Twenty-two shopping days till Christmas.   Everywhere I’ve been lately you can’t escape someone bemoaning how quickly it comes around and how it seems to get faster every year.  I was thinking about this: does it come quicker or is it just that we have more and more to do and not enough time to fit it all in?  I think the latter: even if you only make one new friend every year, it still accumulates into more parties, drinks, cards and presents than there are days in December.  No wonder everyone is knackered in January.  Christmas, like everything, is a double-edged sword.  For every great thing in the festive season, there’s something guaranteed to rile you, or more specifically, me.  

  1. Perfume ads.  Deck your romantic existentialism with boughs of holly and shove it up your ass.  If life were really all beaches and soft focus we’d all be short-sighted and living in Tahiti.  Buying aftershave will not make you beautiful/successful/sporty/thin.  It will make you poor.
  2. Slow moving shoppers.  I am 6’3″.  I have a very wide stride.  As a child my mother never made concessions for our being short and forced us to keep up with her.  I am a very fast walker.  At Christmas, all the dawdlers and gawkers hit the streets and get in my way.  I spend my lunch hours looking cross, tutting and sighing as people cut me up on the pavement.  I am also a master at the filthy look when some old codger smacks me with their shopping because they realised they just passed Laura Ashley without popping in.  This one especially annoys me because, being so tall, my groin is about elbow height for most elderly ladies.  A few years ago there was a fabulous suggestion to put pedestrian speed lanes on Oxford Street.  When I am Prime Minister, these will be everywhere and law-breakers will be shot in the knees.
  3. Clubbing at Christmas.  There are some great Christmas tunes out there – Slade, Wizzard, Mariah Carey – and as the Big Day approaches you would think that the dancefloors might capitulate under the strain of festive revellers and play some of the classics towards the end of the night, but no: whilst every other whippoorwill is forcing Christmas cheer down your throats with shocking immodesty, the dancefloors seem determined to resist its very existence.  The temerity to ask for a Christmas tune earns scornful and shocked looks from DJs up and down the land.  What is so wrong with a spot of ‘Step Into Christmas’ in the season?  I want festive cheese!

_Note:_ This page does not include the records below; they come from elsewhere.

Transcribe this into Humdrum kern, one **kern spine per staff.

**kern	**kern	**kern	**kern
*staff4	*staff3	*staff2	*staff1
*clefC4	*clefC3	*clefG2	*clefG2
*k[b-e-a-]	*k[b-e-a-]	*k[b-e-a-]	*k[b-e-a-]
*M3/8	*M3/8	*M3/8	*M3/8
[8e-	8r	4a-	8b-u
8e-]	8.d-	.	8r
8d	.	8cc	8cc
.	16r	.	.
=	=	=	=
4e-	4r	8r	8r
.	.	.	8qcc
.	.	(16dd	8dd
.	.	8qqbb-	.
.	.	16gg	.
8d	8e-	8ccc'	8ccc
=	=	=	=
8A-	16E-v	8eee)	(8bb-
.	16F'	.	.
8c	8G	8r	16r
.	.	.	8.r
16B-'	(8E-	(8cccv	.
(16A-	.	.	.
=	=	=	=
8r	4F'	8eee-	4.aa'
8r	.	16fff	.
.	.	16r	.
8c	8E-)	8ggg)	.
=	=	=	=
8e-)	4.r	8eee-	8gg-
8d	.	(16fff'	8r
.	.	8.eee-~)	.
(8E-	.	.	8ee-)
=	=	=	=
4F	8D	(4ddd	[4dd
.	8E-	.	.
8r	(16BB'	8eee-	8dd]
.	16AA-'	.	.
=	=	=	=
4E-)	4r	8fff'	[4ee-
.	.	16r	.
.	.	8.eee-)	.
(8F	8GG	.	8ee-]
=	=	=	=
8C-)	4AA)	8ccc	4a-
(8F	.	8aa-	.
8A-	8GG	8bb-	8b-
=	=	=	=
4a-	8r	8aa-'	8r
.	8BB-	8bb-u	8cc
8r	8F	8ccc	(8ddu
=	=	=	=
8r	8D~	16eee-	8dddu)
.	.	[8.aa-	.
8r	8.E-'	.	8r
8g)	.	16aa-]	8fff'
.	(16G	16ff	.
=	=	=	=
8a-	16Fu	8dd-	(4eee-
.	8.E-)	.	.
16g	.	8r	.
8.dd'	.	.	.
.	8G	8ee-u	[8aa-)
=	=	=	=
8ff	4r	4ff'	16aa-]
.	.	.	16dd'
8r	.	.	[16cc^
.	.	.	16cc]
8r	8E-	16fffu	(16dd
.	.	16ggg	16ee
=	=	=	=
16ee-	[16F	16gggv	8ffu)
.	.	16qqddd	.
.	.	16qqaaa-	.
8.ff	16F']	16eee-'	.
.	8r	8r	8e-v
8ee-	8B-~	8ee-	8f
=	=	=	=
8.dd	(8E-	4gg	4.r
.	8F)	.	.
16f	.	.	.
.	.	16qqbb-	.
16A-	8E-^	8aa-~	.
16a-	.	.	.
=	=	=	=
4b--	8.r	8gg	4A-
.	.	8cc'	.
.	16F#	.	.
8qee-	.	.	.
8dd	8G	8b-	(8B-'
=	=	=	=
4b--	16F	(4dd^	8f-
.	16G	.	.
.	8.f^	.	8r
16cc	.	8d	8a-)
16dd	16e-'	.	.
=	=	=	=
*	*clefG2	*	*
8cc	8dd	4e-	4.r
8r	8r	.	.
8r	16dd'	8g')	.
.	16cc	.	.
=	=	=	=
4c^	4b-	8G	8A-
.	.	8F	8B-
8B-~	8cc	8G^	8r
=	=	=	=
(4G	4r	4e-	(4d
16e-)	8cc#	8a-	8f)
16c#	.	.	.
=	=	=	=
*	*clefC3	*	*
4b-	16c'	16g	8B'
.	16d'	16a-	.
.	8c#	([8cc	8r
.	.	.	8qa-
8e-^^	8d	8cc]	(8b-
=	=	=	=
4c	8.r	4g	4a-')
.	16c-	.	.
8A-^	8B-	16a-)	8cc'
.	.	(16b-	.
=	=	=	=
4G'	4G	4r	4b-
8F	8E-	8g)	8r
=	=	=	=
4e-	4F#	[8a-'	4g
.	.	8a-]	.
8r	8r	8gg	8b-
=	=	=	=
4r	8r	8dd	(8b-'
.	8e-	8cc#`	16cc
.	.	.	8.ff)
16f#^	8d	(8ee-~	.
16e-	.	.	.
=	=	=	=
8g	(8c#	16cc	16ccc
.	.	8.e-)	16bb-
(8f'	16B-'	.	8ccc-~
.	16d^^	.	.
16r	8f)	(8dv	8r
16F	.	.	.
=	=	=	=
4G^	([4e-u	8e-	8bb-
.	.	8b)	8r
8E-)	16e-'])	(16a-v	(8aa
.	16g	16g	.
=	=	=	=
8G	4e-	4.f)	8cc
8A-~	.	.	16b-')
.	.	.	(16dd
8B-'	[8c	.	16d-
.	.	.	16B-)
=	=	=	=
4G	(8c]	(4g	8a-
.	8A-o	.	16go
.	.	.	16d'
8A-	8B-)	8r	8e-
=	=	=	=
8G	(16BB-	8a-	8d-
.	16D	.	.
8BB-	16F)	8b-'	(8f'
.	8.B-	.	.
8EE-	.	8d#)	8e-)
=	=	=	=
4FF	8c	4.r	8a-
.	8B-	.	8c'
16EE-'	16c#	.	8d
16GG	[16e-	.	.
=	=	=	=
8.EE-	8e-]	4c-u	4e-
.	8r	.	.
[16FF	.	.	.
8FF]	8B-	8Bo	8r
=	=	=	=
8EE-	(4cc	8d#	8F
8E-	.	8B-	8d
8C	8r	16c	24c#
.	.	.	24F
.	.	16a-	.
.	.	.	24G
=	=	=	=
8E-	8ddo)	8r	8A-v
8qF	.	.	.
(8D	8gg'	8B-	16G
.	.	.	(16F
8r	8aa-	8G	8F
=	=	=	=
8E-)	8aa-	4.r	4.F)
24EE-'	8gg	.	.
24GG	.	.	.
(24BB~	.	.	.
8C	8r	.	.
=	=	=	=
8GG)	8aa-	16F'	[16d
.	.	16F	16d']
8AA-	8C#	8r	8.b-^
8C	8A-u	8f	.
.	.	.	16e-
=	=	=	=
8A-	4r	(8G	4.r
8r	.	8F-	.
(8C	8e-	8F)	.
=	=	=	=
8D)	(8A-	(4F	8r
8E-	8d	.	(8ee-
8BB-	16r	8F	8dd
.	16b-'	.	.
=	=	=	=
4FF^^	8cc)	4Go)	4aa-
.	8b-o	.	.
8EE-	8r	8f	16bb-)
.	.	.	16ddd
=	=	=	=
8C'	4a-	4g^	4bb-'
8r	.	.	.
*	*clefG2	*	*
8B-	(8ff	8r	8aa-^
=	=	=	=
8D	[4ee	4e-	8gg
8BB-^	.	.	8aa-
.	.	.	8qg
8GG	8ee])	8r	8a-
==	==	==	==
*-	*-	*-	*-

  4. Christmas countdowns.  Channel 4 are the worst for this.  The merest hint of festivity and normal scheduling goes out of the window in favour of Jimmy Carr presenting a four-hour marathon on ‘The Top 100 Greatest Sheds”.  No wonder everyone is so busy at Christmas: they’re all out on the streets pissing me off because they’re trying to avoid another mind-numbing instalment of “The World’s Greatest Vegetable Recipes”.
  5. The weather.  Where is the snow, eh?
  6. Sprouts.

I know these are all minor things, but the next time you are turning around in Waterstone’s and bash someone with your shopping, consider this: one man’s accidental knock is another man’s bollock-bashing biddy.  Now, if you will excuse me, ‘Cranford’ is on, and it’s just not Christmas without a BBC period drama at the start of winter.